Inscribed slab, Monaincha, Co. Tipperary
Co. Tipperary |
Religious Objects
A thin slab of old red sandstone, barely four centimetres deep, carries an inscription that is mostly missing.
What survives reads something close to SANCTUS AE, the name of a saint whose identity has been worn away entirely, leaving only the honorific and the first syllable or two of whoever was once commemorated there. It is a quietly unsettling object: a formal act of naming, reduced by time to little more than a grammatical title.

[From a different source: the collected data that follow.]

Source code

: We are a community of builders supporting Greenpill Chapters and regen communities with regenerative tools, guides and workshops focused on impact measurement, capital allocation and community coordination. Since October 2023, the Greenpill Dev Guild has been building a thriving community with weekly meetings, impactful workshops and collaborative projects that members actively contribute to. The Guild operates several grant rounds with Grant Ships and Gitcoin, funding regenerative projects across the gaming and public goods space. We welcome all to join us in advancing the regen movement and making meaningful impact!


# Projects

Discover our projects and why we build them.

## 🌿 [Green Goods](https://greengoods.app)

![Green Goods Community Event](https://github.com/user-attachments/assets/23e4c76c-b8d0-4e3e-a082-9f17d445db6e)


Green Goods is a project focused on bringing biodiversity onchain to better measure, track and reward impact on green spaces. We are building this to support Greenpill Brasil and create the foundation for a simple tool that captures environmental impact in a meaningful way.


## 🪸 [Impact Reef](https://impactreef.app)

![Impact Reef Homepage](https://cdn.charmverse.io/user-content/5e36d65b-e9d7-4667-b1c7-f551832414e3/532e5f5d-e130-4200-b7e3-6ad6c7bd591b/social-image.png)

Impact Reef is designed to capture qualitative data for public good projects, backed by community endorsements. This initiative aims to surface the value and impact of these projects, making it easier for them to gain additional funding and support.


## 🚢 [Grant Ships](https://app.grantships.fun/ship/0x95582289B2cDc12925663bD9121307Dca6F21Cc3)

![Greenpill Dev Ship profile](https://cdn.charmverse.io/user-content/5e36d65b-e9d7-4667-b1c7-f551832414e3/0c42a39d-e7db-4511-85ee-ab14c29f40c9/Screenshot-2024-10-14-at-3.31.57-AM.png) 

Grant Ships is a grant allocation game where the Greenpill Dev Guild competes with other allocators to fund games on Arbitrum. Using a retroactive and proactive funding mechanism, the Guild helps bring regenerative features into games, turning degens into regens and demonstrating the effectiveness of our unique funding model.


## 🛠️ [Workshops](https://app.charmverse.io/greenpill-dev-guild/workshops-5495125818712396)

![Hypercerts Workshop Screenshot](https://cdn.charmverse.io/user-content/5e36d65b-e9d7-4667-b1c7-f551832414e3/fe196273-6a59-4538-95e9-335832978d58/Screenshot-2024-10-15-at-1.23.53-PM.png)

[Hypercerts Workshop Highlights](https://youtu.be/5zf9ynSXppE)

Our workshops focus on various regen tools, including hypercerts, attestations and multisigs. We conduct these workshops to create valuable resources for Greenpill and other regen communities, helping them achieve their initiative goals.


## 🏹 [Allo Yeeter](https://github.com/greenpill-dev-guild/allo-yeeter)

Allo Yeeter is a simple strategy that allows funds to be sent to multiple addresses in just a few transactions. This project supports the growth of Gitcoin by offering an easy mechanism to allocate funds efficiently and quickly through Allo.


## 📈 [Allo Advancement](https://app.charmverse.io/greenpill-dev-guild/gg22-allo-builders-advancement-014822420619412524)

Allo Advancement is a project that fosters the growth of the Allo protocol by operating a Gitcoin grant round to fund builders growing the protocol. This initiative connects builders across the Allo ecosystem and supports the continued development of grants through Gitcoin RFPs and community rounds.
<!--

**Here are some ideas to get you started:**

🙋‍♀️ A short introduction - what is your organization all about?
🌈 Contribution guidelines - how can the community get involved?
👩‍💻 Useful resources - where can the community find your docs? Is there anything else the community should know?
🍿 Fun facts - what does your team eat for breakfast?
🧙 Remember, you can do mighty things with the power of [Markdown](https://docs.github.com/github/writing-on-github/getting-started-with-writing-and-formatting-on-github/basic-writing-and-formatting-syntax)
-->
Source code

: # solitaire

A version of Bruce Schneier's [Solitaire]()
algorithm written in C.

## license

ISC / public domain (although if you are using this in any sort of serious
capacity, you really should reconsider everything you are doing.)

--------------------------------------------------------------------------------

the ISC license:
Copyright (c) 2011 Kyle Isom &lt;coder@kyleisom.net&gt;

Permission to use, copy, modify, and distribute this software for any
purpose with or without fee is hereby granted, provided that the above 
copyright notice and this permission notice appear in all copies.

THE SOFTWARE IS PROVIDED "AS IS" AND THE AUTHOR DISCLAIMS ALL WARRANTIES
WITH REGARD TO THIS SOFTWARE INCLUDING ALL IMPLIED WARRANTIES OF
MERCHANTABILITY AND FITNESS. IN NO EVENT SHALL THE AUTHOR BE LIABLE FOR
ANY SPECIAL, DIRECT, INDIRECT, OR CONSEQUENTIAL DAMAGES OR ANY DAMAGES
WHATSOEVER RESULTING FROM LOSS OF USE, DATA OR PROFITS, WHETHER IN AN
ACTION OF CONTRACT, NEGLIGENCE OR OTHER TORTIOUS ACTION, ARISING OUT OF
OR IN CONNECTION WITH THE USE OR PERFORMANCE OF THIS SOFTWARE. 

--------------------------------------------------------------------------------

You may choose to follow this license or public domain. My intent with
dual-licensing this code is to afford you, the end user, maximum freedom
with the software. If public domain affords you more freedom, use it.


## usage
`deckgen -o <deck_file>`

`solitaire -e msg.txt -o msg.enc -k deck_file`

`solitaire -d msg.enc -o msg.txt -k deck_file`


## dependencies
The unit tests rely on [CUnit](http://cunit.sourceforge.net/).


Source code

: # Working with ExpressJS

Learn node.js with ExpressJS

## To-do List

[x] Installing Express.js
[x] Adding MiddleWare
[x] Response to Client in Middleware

The slab, broken into three fragments, was first recorded in 1964 when it came to the attention of the National Museum of Ireland. According to scholars Elisabeth Okasha and Katherine Forsyth, the pieces had been found at various points around the early church site at Monaincha, a place of considerable religious significance in medieval Tipperary, and had at some stage been mounted on the wall of the Romanesque church there. Romanesque in this context refers to the round-arched, elaborately carved architectural style that flourished in Ireland during the twelfth century, and the church at Monaincha is one of its finer surviving examples. The abbreviation visible on the slab, a contracted form of sanctus meaning saint, follows conventions found elsewhere in early Irish epigraphy; a comparable usage appears in the genitive form on an inscribed slab from Kilbrecan on Aran Mór. In October 1964 the fragments were removed from the museum by the Office of Public Works, and by 1983 they were being held in a depot in Kilkenny. The slab has since been relocated and is now on display at the Black Mills Interpretative Centre in Roscrea, some distance from the boggy island site where it originated.